Problem requirements:
Report how many lines in the listing below contain the string "municipal", counting only matches with the same uppercase and lowercase letters. Reply with the number alone.

Records:
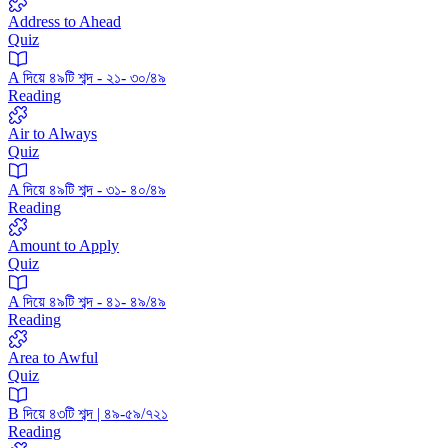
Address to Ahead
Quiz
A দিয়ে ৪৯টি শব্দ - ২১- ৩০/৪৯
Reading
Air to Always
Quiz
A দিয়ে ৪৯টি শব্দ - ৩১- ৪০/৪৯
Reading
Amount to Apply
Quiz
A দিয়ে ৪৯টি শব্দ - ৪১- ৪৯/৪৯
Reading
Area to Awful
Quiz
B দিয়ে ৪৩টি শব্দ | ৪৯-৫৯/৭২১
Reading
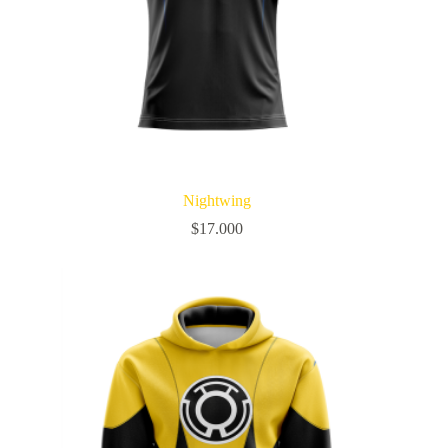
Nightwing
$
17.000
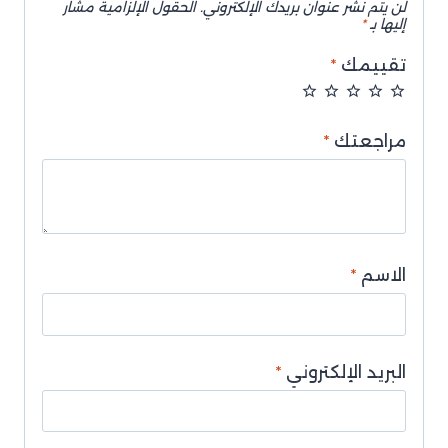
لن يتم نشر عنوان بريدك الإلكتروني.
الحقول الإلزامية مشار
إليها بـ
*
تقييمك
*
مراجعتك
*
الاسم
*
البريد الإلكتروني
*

---

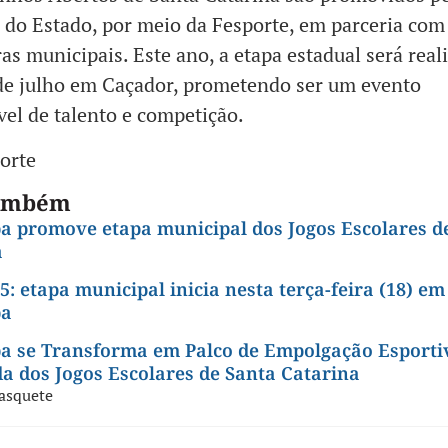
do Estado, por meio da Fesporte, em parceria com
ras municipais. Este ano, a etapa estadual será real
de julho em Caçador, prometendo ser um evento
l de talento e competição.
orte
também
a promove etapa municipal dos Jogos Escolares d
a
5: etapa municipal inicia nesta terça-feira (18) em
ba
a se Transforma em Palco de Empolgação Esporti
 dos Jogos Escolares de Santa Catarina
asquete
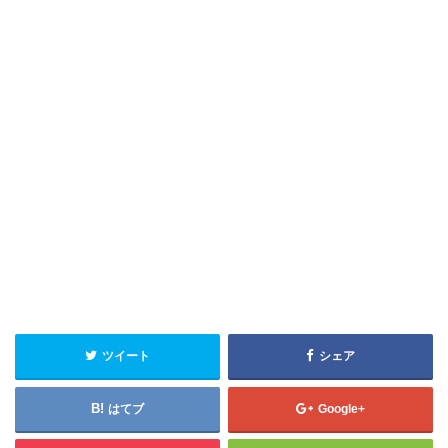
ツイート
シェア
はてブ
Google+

Solution for this problem:
2